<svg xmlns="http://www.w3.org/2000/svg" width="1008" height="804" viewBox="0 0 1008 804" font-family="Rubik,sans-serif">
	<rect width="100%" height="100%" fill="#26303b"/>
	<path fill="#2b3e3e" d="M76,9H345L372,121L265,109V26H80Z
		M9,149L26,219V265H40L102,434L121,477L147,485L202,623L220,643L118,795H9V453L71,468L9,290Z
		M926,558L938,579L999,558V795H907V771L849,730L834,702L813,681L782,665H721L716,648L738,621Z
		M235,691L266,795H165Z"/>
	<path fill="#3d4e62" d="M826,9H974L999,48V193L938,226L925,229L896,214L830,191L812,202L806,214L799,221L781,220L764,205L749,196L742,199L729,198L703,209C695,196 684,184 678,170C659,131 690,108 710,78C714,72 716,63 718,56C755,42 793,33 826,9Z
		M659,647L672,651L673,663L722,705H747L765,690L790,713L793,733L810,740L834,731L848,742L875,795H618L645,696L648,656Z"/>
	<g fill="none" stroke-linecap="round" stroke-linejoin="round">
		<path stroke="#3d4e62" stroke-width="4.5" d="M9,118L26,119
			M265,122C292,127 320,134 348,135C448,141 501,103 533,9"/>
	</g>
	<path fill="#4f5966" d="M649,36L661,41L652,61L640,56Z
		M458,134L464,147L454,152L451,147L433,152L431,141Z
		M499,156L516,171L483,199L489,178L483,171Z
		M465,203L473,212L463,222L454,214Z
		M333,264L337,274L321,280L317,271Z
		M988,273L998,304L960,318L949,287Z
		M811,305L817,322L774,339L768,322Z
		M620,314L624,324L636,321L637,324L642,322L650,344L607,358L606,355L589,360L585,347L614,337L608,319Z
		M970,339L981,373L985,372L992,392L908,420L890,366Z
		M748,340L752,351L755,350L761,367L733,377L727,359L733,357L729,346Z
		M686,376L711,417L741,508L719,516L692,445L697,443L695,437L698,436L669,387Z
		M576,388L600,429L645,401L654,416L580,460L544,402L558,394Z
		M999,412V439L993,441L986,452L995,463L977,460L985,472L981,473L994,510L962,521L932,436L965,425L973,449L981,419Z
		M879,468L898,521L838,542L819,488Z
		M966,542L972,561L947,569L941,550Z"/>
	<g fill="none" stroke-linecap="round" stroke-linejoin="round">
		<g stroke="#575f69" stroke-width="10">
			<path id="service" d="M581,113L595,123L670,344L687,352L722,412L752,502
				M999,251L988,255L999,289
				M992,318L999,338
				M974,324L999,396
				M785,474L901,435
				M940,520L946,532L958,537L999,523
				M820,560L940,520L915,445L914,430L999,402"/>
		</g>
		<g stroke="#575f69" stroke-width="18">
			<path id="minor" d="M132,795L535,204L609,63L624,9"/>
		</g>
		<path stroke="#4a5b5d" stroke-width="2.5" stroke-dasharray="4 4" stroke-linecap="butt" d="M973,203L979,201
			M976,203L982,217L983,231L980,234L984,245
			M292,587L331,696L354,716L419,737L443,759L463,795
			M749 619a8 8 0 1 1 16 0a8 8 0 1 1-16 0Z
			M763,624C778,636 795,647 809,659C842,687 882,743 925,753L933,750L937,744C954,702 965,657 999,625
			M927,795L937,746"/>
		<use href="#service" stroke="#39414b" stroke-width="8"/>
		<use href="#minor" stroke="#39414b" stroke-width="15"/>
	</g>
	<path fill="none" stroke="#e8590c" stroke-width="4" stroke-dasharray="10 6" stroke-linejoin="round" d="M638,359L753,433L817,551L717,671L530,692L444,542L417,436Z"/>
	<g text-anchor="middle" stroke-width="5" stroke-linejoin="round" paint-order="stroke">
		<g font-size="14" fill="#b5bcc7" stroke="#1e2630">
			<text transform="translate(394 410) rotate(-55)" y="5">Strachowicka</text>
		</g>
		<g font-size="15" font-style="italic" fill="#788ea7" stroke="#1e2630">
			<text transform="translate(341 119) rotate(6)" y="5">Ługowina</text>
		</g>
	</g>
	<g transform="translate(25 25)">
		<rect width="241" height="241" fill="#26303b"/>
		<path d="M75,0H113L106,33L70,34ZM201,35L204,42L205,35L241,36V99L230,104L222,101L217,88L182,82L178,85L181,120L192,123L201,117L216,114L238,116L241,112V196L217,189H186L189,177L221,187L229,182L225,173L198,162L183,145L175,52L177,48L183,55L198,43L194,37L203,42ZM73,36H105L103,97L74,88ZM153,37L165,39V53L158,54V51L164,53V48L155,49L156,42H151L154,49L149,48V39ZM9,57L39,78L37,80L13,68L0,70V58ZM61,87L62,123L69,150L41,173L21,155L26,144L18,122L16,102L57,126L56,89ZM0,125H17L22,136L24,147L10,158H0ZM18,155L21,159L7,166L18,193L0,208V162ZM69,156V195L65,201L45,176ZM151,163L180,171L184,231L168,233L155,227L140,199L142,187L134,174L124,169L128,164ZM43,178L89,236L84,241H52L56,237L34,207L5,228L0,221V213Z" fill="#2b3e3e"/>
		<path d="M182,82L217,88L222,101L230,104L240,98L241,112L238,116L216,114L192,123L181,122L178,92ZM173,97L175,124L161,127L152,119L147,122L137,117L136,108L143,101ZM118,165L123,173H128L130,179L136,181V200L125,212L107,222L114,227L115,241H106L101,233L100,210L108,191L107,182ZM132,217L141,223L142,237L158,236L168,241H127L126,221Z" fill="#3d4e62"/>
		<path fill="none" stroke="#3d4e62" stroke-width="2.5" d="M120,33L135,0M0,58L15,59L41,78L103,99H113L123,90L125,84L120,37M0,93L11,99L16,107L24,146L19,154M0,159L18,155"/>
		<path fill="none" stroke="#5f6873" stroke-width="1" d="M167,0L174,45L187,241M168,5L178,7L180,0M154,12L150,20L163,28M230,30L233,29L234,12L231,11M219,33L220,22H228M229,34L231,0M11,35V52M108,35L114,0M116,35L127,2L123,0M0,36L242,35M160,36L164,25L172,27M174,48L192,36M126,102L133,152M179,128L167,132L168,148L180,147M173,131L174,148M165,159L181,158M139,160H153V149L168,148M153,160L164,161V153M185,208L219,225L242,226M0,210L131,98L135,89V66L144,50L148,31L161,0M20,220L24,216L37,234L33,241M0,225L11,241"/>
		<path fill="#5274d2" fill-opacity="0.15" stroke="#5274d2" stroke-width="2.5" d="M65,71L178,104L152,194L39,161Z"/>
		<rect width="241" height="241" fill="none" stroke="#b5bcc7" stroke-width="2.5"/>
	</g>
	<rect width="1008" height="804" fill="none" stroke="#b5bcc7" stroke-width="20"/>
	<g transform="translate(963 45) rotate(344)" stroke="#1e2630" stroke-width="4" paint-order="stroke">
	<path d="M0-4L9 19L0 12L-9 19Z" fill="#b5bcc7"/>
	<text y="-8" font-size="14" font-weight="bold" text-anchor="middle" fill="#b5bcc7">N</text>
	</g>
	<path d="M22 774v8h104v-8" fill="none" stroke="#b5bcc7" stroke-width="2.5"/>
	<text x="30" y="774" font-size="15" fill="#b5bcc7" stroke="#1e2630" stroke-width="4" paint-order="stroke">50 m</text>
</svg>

# # # #

- _Exercise goal_
Go through the data above and copy all of it exactly.

- _Answer for the task_
<svg xmlns="http://www.w3.org/2000/svg" width="1008" height="804" viewBox="0 0 1008 804" font-family="Rubik,sans-serif">
	<rect width="100%" height="100%" fill="#26303b"/>
	<path fill="#2b3e3e" d="M76,9H345L372,121L265,109V26H80Z
		M9,149L26,219V265H40L102,434L121,477L147,485L202,623L220,643L118,795H9V453L71,468L9,290Z
		M926,558L938,579L999,558V795H907V771L849,730L834,702L813,681L782,665H721L716,648L738,621Z
		M235,691L266,795H165Z"/>
	<path fill="#3d4e62" d="M826,9H974L999,48V193L938,226L925,229L896,214L830,191L812,202L806,214L799,221L781,220L764,205L749,196L742,199L729,198L703,209C695,196 684,184 678,170C659,131 690,108 710,78C714,72 716,63 718,56C755,42 793,33 826,9Z
		M659,647L672,651L673,663L722,705H747L765,690L790,713L793,733L810,740L834,731L848,742L875,795H618L645,696L648,656Z"/>
	<g fill="none" stroke-linecap="round" stroke-linejoin="round">
		<path stroke="#3d4e62" stroke-width="4.5" d="M9,118L26,119
			M265,122C292,127 320,134 348,135C448,141 501,103 533,9"/>
	</g>
	<path fill="#4f5966" d="M649,36L661,41L652,61L640,56Z
		M458,134L464,147L454,152L451,147L433,152L431,141Z
		M499,156L516,171L483,199L489,178L483,171Z
		M465,203L473,212L463,222L454,214Z
		M333,264L337,274L321,280L317,271Z
		M988,273L998,304L960,318L949,287Z
		M811,305L817,322L774,339L768,322Z
		M620,314L624,324L636,321L637,324L642,322L650,344L607,358L606,355L589,360L585,347L614,337L608,319Z
		M970,339L981,373L985,372L992,392L908,420L890,366Z
		M748,340L752,351L755,350L761,367L733,377L727,359L733,357L729,346Z
		M686,376L711,417L741,508L719,516L692,445L697,443L695,437L698,436L669,387Z
		M576,388L600,429L645,401L654,416L580,460L544,402L558,394Z
		M999,412V439L993,441L986,452L995,463L977,460L985,472L981,473L994,510L962,521L932,436L965,425L973,449L981,419Z
		M879,468L898,521L838,542L819,488Z
		M966,542L972,561L947,569L941,550Z"/>
	<g fill="none" stroke-linecap="round" stroke-linejoin="round">
		<g stroke="#575f69" stroke-width="10">
			<path id="service" d="M581,113L595,123L670,344L687,352L722,412L752,502
				M999,251L988,255L999,289
				M992,318L999,338
				M974,324L999,396
				M785,474L901,435
				M940,520L946,532L958,537L999,523
				M820,560L940,520L915,445L914,430L999,402"/>
		</g>
		<g stroke="#575f69" stroke-width="18">
			<path id="minor" d="M132,795L535,204L609,63L624,9"/>
		</g>
		<path stroke="#4a5b5d" stroke-width="2.5" stroke-dasharray="4 4" stroke-linecap="butt" d="M973,203L979,201
			M976,203L982,217L983,231L980,234L984,245
			M292,587L331,696L354,716L419,737L443,759L463,795
			M749 619a8 8 0 1 1 16 0a8 8 0 1 1-16 0Z
			M763,624C778,636 795,647 809,659C842,687 882,743 925,753L933,750L937,744C954,702 965,657 999,625
			M927,795L937,746"/>
		<use href="#service" stroke="#39414b" stroke-width="8"/>
		<use href="#minor" stroke="#39414b" stroke-width="15"/>
	</g>
	<path fill="none" stroke="#e8590c" stroke-width="4" stroke-dasharray="10 6" stroke-linejoin="round" d="M638,359L753,433L817,551L717,671L530,692L444,542L417,436Z"/>
	<g text-anchor="middle" stroke-width="5" stroke-linejoin="round" paint-order="stroke">
		<g font-size="14" fill="#b5bcc7" stroke="#1e2630">
			<text transform="translate(394 410) rotate(-55)" y="5">Strachowicka</text>
		</g>
		<g font-size="15" font-style="italic" fill="#788ea7" stroke="#1e2630">
			<text transform="translate(341 119) rotate(6)" y="5">Ługowina</text>
		</g>
	</g>
	<g transform="translate(25 25)">
		<rect width="241" height="241" fill="#26303b"/>
		<path d="M75,0H113L106,33L70,34ZM201,35L204,42L205,35L241,36V99L230,104L222,101L217,88L182,82L178,85L181,120L192,123L201,117L216,114L238,116L241,112V196L217,189H186L189,177L221,187L229,182L225,173L198,162L183,145L175,52L177,48L183,55L198,43L194,37L203,42ZM73,36H105L103,97L74,88ZM153,37L165,39V53L158,54V51L164,53V48L155,49L156,42H151L154,49L149,48V39ZM9,57L39,78L37,80L13,68L0,70V58ZM61,87L62,123L69,150L41,173L21,155L26,144L18,122L16,102L57,126L56,89ZM0,125H17L22,136L24,147L10,158H0ZM18,155L21,159L7,166L18,193L0,208V162ZM69,156V195L65,201L45,176ZM151,163L180,171L184,231L168,233L155,227L140,199L142,187L134,174L124,169L128,164ZM43,178L89,236L84,241H52L56,237L34,207L5,228L0,221V213Z" fill="#2b3e3e"/>
		<path d="M182,82L217,88L222,101L230,104L240,98L241,112L238,116L216,114L192,123L181,122L178,92ZM173,97L175,124L161,127L152,119L147,122L137,117L136,108L143,101ZM118,165L123,173H128L130,179L136,181V200L125,212L107,222L114,227L115,241H106L101,233L100,210L108,191L107,182ZM132,217L141,223L142,237L158,236L168,241H127L126,221Z" fill="#3d4e62"/>
		<path fill="none" stroke="#3d4e62" stroke-width="2.5" d="M120,33L135,0M0,58L15,59L41,78L103,99H113L123,90L125,84L120,37M0,93L11,99L16,107L24,146L19,154M0,159L18,155"/>
		<path fill="none" stroke="#5f6873" stroke-width="1" d="M167,0L174,45L187,241M168,5L178,7L180,0M154,12L150,20L163,28M230,30L233,29L234,12L231,11M219,33L220,22H228M229,34L231,0M11,35V52M108,35L114,0M116,35L127,2L123,0M0,36L242,35M160,36L164,25L172,27M174,48L192,36M126,102L133,152M179,128L167,132L168,148L180,147M173,131L174,148M165,159L181,158M139,160H153V149L168,148M153,160L164,161V153M185,208L219,225L242,226M0,210L131,98L135,89V66L144,50L148,31L161,0M20,220L24,216L37,234L33,241M0,225L11,241"/>
		<path fill="#5274d2" fill-opacity="0.15" stroke="#5274d2" stroke-width="2.5" d="M65,71L178,104L152,194L39,161Z"/>
		<rect width="241" height="241" fill="none" stroke="#b5bcc7" stroke-width="2.5"/>
	</g>
	<rect width="1008" height="804" fill="none" stroke="#b5bcc7" stroke-width="20"/>
	<g transform="translate(963 45) rotate(344)" stroke="#1e2630" stroke-width="4" paint-order="stroke">
	<path d="M0-4L9 19L0 12L-9 19Z" fill="#b5bcc7"/>
	<text y="-8" font-size="14" font-weight="bold" text-anchor="middle" fill="#b5bcc7">N</text>
	</g>
	<path d="M22 774v8h104v-8" fill="none" stroke="#b5bcc7" stroke-width="2.5"/>
	<text x="30" y="774" font-size="15" fill="#b5bcc7" stroke="#1e2630" stroke-width="4" paint-order="stroke">50 m</text>
</svg>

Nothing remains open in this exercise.